For those that don't know, a HackRF One is a small, Software-Defined Radio, meaning that it lacks most of the hardware in a "regular" Superheterodyne radio (mixers, local oscillators, IF filters, etc), and performs many of the normal radio functions in software, using Digital Signal Processing routines.

I've been on-the-fence about buying one of these since they came out (like I need another SDR in the house!), but a recent post over at The Silicon Graybeard's place pushed me over the edge.

My previous SDR experiments I've posted here have been about using the "$20 USB Dongles" to do things like receive pictures from the APT weather satellites, and the "FUNCube Pro" dongle, which is around $175 these days, but offers vastly superior performance compared to the "pocket change" USB dongles.

The HackRF One module goes for around $300, plus shipping and any accessories you order with it, and it will be interesting to see how the receive section compares to the FUNCube Pro + dongle I have.

One of the more interesting things about the HackRF is that it will also transmit, albeit at very low power levels, typically from +5dBm, about 3.2mW, to +15dBm, about 32mW.

I wasn't making much progress with it until I finally got some "permissions" set right so a normal user could access the USB port it runs on, but now I've done my first "Hello World" with it, using GNURadio Companion, an application that generates Python code to interface to GNU Radio, and run the radio from the flow-chart style elements you enter in to it.

Here's a screenshot of my first experiment:

The FFT Plot is a slice of the local FM radio spectrum out here in La-La Land.

I can't take any credit for coming up with this, as I learned how to do this from watching the excellent tutorials on the HackRF website.

I've always been put off by GNU Radio, as I've only tried to run it from the Command Line, and always had pretty mediocre results. It's one of those programs that's too configurable, and if you don't understand what you're doing, your results will be disappointing.

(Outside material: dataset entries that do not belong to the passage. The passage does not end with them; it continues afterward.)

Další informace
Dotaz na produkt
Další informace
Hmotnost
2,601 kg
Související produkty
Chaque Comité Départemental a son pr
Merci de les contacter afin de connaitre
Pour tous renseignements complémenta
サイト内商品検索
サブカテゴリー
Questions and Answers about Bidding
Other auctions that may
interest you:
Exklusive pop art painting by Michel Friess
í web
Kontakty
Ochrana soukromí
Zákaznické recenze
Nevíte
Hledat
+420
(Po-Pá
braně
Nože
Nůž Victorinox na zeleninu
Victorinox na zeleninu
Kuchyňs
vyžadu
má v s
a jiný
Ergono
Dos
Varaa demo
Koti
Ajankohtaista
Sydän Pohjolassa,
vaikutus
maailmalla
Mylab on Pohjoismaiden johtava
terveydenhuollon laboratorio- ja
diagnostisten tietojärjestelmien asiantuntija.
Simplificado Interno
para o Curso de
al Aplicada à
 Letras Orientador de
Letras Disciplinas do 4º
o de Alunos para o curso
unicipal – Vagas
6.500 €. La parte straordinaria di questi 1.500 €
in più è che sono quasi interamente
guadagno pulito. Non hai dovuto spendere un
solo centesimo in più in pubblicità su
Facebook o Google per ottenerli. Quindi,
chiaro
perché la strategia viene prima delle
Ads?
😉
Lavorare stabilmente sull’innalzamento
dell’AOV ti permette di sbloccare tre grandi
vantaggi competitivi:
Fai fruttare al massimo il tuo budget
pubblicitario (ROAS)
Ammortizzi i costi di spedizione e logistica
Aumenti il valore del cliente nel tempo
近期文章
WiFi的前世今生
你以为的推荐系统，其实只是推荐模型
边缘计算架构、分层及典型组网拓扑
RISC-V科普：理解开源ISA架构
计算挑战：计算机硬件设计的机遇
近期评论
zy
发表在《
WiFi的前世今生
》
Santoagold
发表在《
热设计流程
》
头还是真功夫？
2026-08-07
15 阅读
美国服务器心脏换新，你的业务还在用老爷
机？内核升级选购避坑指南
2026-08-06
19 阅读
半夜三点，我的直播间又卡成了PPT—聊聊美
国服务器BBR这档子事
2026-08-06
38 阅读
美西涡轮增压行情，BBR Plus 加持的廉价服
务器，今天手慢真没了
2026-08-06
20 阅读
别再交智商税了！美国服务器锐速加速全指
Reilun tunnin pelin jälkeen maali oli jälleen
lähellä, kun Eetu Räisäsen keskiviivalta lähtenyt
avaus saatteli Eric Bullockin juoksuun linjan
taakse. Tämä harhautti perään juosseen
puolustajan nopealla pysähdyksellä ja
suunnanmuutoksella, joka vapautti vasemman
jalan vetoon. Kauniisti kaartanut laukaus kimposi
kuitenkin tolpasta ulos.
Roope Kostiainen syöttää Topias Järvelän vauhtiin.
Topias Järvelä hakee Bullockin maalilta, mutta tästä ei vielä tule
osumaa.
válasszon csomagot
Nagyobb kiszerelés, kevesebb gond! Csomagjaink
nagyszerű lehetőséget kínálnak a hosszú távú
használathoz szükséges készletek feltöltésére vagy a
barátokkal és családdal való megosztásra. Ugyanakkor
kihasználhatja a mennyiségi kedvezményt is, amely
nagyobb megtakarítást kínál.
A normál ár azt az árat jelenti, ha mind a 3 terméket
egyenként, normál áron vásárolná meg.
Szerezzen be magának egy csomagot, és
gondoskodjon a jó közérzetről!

Enter the GNU Radio Companion, and now that I've viewed a few of the tutorials, one of those little light bulbs went "CLICK!" in my head, and I'll probably be able to make some progress.

For being FOSS, GNU Radio is a full-featured, industrial-strength developer environment for doing SDR experiments with a staggering array of hardware.

And now that I've started learning how to use the GNU Radio Companion, I might make use of GNU Radio in a much more efficient manner.